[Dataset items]
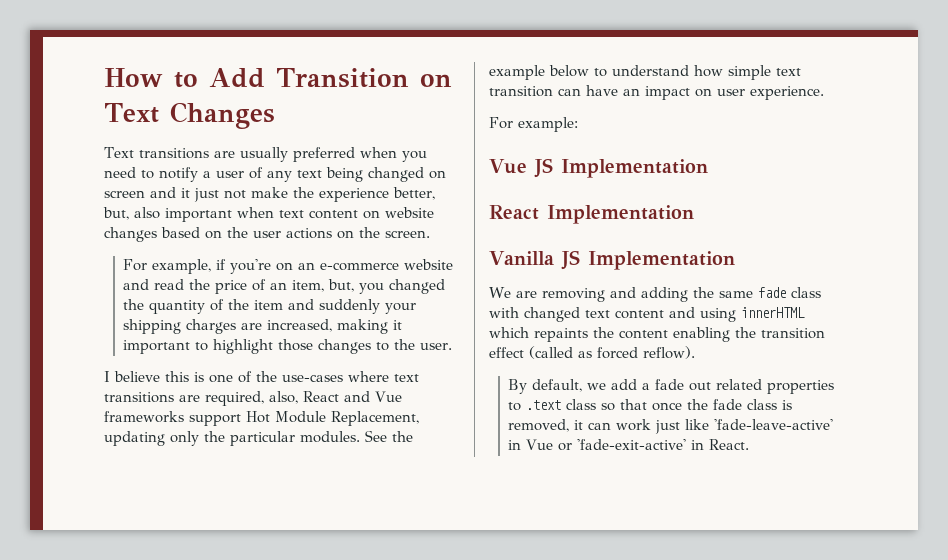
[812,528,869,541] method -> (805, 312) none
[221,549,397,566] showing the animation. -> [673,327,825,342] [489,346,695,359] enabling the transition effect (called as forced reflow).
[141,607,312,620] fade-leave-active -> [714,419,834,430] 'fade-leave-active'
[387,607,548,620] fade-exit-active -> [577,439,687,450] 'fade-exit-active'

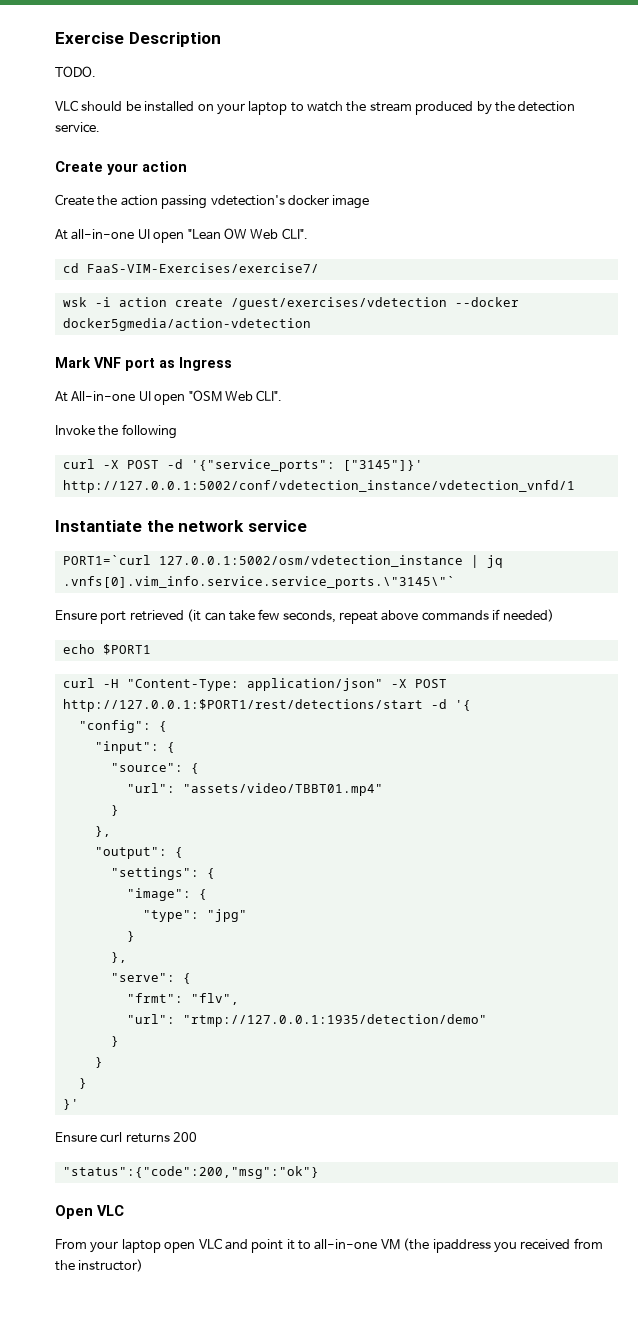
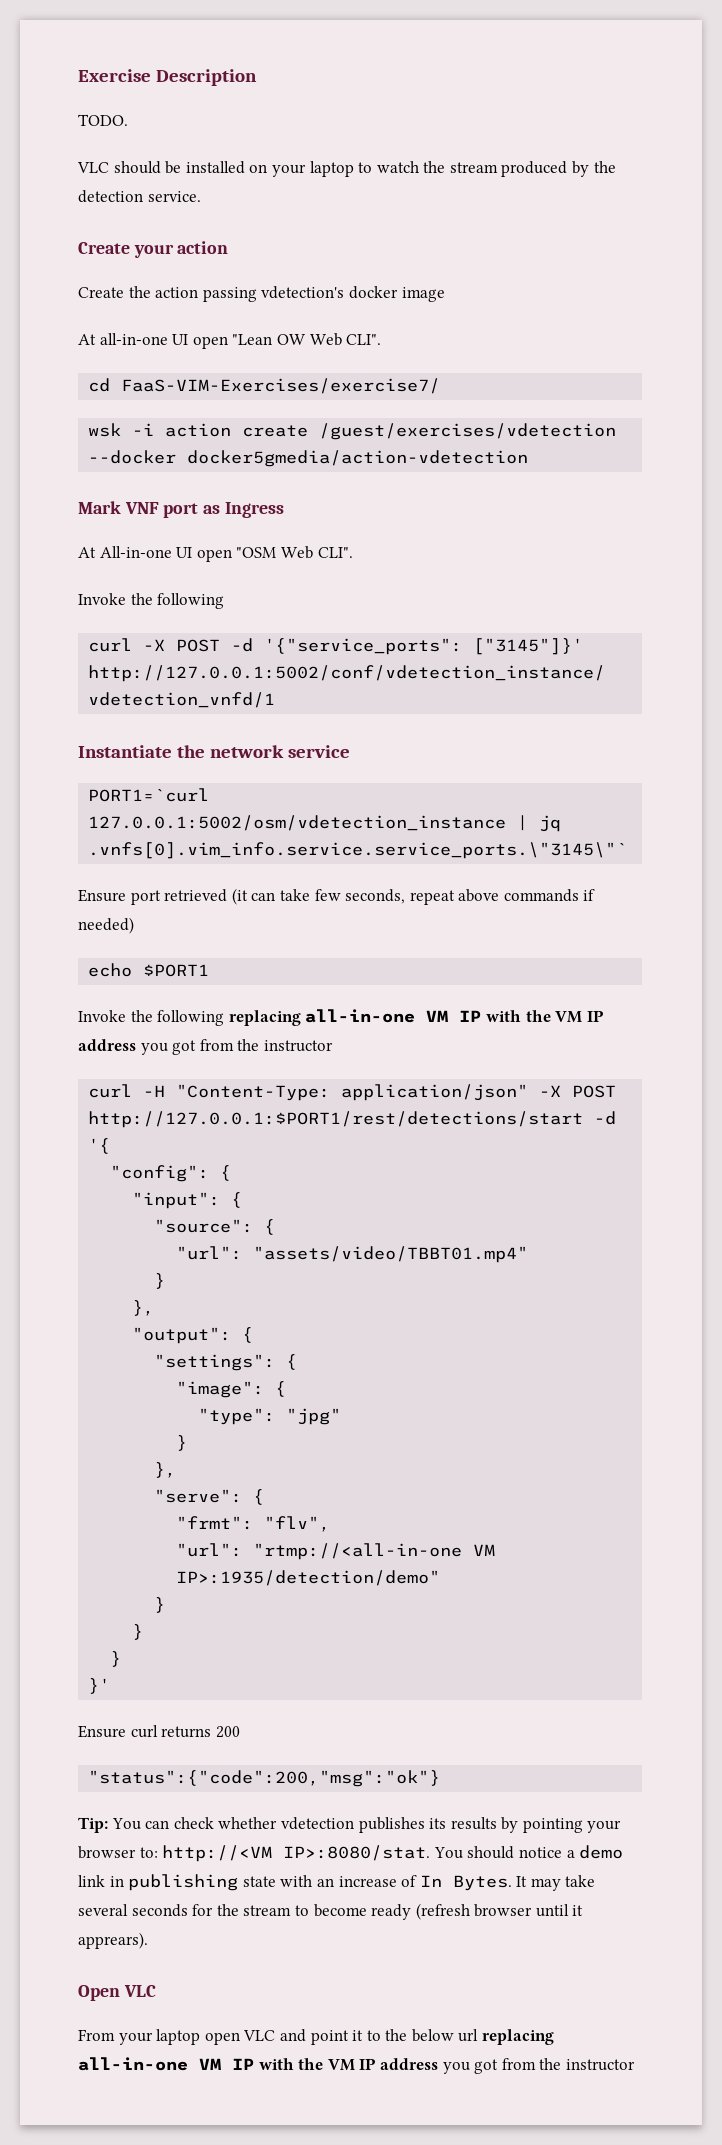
(151, 649) none -> [78,1009,604,1026] [78,1039,333,1055] // Invoke the following replacing all-in-one VM IP with the VM IP address you got from the instructor
[182,1014,487,1027] "rtmp://127.0.0.1:1935/detection/demo" -> [253,1543,496,1560] [176,1570,441,1586] "rtmp://<all-in-one VM IP>:1935/detection/demo"
(319, 1172) none -> [78,1817,622,1833] [78,1845,624,1862] [78,1874,596,1891] [78,1903,584,1920] [78,1932,148,1949] // Tip: You can check whether vdetection publishes its results by pointing your browser to: http://<VM IP>:8080/stat. You should notice a demo link in publishing state with an increase of In Bytes. It may take several seconds for the stream to become ready (refresh browser until it apprears).
[314,1238,603,1253] [55,1259,144,1272] all-in-one VM (the ipaddress you received from the instructor) -> [385,2029,555,2045] [78,2057,635,2074] the below url replacing all-in-one VM IP with the VM IP address you got from the instructor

**Aim of the task**
After finding the line that contains "(151, 649) none" in the records above, copy that line and each one after it exactly, through the final line.

**Answer for this exercise**
(151, 649) none -> [78,1009,604,1026] [78,1039,333,1055] // Invoke the following replacing all-in-one VM IP with the VM IP address you got from the instructor
[182,1014,487,1027] "rtmp://127.0.0.1:1935/detection/demo" -> [253,1543,496,1560] [176,1570,441,1586] "rtmp://<all-in-one VM IP>:1935/detection/demo"
(319, 1172) none -> [78,1817,622,1833] [78,1845,624,1862] [78,1874,596,1891] [78,1903,584,1920] [78,1932,148,1949] // Tip: You can check whether vdetection publishes its results by pointing your browser to: http://<VM IP>:8080/stat. You should notice a demo link in publishing state with an increase of In Bytes. It may take several seconds for the stream to become ready (refresh browser until it apprears).
[314,1238,603,1253] [55,1259,144,1272] all-in-one VM (the ipaddress you received from the instructor) -> [385,2029,555,2045] [78,2057,635,2074] the below url replacing all-in-one VM IP with the VM IP address you got from the instructor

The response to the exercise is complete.